The effects are immediately apparent; it is a useful workout for amateur actors, everyday public speakers, such as teachers, or perhaps parents who simply want to roar at their children with a bit more effectiveness.

It is not about being simply loud, though. “What you are looking at, is for the voice to be flexible and responsive. It’s quite easy for anyone to be loud; it’s much harder for them to be heard,” says Ainsworth.

“It is to do with developing the voice, opening up its potential, and that includes direction, articulation, general dynamics and energy.” As you would expect, her own accent is gorgeous; dark and throaty, with the kind of cadences that make people go weak at the knees. She acted early in her career and did some directing before settling on vocal coaching.

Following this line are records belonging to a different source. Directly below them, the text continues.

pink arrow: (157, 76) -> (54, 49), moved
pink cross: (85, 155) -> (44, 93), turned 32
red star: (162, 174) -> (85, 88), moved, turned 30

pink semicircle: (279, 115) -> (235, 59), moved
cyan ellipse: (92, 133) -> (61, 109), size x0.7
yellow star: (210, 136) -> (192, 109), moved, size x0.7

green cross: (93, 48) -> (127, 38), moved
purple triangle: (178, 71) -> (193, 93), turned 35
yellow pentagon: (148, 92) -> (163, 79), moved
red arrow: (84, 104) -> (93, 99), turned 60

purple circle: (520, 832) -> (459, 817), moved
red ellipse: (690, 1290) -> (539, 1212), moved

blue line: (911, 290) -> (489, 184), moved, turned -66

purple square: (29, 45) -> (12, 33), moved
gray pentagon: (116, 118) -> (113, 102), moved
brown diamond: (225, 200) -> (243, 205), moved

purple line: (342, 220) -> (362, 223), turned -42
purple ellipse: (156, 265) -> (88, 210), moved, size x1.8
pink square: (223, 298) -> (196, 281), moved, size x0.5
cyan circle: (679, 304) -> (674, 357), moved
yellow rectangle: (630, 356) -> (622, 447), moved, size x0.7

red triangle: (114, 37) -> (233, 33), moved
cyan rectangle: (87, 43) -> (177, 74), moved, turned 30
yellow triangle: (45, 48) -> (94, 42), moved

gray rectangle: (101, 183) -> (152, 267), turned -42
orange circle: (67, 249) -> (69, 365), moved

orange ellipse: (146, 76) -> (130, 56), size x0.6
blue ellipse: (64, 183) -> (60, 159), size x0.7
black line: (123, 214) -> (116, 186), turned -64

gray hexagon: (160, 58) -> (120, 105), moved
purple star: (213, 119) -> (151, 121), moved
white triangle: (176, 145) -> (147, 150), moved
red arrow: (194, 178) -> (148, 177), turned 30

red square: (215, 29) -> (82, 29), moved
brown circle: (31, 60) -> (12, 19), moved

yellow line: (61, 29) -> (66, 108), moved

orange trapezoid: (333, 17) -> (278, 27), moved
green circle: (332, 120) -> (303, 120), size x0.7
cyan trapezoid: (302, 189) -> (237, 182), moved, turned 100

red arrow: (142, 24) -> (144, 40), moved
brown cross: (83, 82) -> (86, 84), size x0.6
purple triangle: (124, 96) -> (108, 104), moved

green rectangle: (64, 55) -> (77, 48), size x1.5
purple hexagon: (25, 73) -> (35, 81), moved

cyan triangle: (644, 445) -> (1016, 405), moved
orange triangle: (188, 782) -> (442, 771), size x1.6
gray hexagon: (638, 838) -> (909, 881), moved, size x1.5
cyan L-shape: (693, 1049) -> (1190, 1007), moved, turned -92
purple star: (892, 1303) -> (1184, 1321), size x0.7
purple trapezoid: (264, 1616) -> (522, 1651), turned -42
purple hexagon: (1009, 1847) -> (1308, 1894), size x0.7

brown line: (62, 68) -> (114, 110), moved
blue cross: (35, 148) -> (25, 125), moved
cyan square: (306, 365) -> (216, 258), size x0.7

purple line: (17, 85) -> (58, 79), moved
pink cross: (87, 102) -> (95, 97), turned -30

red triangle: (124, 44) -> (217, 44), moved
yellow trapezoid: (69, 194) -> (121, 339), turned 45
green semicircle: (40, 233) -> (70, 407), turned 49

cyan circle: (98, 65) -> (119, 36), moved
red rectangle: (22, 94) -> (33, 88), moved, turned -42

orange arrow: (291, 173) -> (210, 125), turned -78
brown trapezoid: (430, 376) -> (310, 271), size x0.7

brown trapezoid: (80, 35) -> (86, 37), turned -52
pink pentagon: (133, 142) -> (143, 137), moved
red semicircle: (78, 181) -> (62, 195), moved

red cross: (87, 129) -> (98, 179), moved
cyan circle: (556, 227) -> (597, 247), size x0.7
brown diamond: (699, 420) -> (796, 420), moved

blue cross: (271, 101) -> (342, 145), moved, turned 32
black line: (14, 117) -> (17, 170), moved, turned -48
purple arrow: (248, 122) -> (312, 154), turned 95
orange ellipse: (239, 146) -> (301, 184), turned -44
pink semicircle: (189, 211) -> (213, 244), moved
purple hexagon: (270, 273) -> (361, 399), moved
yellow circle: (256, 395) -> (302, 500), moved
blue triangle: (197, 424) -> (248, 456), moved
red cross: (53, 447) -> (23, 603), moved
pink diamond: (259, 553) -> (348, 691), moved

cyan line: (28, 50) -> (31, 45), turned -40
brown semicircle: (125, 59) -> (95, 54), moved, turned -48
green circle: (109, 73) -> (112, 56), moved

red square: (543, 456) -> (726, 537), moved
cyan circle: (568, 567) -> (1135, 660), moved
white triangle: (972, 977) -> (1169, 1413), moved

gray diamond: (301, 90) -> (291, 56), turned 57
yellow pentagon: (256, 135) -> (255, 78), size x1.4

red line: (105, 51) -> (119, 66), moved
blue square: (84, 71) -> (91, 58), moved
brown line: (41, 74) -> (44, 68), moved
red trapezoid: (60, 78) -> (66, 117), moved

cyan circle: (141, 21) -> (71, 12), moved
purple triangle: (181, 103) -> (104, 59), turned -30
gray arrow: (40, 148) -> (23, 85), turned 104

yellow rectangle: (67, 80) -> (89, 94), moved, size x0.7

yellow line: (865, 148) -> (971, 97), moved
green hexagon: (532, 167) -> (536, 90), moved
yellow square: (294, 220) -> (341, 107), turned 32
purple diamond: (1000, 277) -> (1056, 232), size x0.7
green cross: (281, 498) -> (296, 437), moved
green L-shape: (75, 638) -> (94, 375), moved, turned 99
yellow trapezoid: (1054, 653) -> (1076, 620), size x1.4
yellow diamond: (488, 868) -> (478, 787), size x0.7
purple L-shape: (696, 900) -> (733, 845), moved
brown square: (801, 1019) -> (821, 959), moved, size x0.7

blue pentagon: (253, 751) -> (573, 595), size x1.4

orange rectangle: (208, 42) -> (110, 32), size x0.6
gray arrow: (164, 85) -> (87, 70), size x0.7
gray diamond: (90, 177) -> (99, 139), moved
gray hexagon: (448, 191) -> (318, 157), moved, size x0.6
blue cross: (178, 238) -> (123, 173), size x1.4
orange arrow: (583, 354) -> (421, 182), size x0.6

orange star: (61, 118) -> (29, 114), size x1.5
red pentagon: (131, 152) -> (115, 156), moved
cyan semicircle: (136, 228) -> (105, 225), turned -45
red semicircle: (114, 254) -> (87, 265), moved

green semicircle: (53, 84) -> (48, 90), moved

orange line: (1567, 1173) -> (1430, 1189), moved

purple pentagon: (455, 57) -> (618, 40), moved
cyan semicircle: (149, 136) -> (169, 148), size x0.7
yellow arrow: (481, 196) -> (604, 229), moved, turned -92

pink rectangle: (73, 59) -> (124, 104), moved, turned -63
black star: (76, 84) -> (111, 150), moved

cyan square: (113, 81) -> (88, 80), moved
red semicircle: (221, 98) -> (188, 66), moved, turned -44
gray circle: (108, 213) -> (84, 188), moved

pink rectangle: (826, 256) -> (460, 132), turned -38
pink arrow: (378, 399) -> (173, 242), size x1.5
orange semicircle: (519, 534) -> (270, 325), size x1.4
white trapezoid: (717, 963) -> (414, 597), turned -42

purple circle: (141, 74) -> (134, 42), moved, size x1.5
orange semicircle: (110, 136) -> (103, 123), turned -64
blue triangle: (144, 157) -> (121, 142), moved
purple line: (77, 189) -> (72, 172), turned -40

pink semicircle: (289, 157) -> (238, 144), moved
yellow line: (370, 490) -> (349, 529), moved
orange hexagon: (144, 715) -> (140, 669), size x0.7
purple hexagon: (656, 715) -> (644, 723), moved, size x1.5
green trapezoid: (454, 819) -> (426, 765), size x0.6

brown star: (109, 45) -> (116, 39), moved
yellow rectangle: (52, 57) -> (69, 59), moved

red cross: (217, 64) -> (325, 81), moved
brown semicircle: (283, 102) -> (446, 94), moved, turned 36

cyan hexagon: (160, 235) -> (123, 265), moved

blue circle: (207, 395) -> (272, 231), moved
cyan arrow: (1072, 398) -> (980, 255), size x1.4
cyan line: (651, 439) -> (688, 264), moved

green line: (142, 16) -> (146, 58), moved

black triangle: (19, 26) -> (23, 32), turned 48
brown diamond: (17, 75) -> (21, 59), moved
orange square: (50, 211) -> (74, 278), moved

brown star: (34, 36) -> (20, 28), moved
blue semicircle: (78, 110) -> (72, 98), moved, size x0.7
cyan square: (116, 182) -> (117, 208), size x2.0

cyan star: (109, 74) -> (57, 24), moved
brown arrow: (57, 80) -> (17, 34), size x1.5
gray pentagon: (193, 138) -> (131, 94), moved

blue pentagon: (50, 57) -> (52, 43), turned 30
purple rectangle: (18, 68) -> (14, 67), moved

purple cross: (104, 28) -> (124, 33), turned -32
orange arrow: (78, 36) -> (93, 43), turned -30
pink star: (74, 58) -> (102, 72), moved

Has technology (or microphones specifically) eroded the need for strong voice projection? She is politely appalled by the question. “No, there are no microphones. Except maybe if someone is speaking off-stage, but there is absolutely no need in a space this size. You want the live voice in all its glory.”

Most people might be a little shocked at this; the Abbey Theatre has 628 seats and, especially when viewed from the stage, it can feel cavernous. But the room’s acoustics, which got a heavy working over when the theatre was upgraded in 2007, help the voice to travel up to the back row, with plenty of work from the actors, and more than a little help from Ainsworth.

Ainsworth’s work has extended beyond the stage, and she has also worked with people who wish to, as she diplomatically puts it, “soften their regional accents”.

“Yes, there are people who for professional reasons want to modify their voice. There is a lot of attitude and prejudice to regional accents and sounds.” There isn’t time for much individual focus in these workshops, and, coming from Dundalk (the Paris of the northeast), I don’t think Ainsworth could really hammer my flat brogue into something sonorous. So does she have a preference, when it comes to Ireland’s linguistic diversity? “My favourite accent, I think, [would be from/ Cork or Donegal. Some accents have an extraordinary amount of tune in the voice, when you analyse it.”

The workshop is in two parts; the first involves the physical aspects of making yourself heard, and the second is an analysis of a few passages from Translations.It’s a privilege to climb on to the Abbey stage and root around on the set; at any moment, we’re expecting security to escort us off the premises.

Ainsworth has selected a passage from a scene in which Maire despairs at the relentless pessimism of the locals, who are eagerly on the lookout for the first signs of potato blight. It ends with her raging: “Honest to God, some of you people aren’t happy unless you’re miserable and you won’t be right content until you’re dead!”

The group reads it back in a circle, relaying the script at each punctuation stop. It makes you aware of the rhythm of the sentence, how its internal beat is crucial to the delivery of a line; and it makes you appreciate just how hard good playwrights work at perfecting these lines, moving words, shaving syllables, adding a verb here, tinkering with a beat there, until the script cranks into life and purrs along with its own internal logic, fuelled by a fine actor’s combustible emotion and delivery.

This tinkering of the script has no end point; one Abbey insider tells me that even now, 31 years after finishing the play, Friel was still making suggestions for this current production.

The group then works on a scene where the English military engineers are introduced to the locals for the first time, and they attempt to explain the job in hand, which is a comprehensive survey of the land that will include Anglicising the area’s place-names. Ainsworth makes the group mime some of the passages, replacing the script with nonsense, but still trying to convey its inherent meaning. It’s a neat, revealing exercise – and it’s tons of fun.

Later, after lunch in the bar, we watch the show (€45 gets you the workshop, lunch and a matinee ticket). The actors’ delivery for these scenes is completely different to how our group handled it in our ad-hoc rehearsal.

With all due respect to the group, I think the professional cast might just have the edge on us.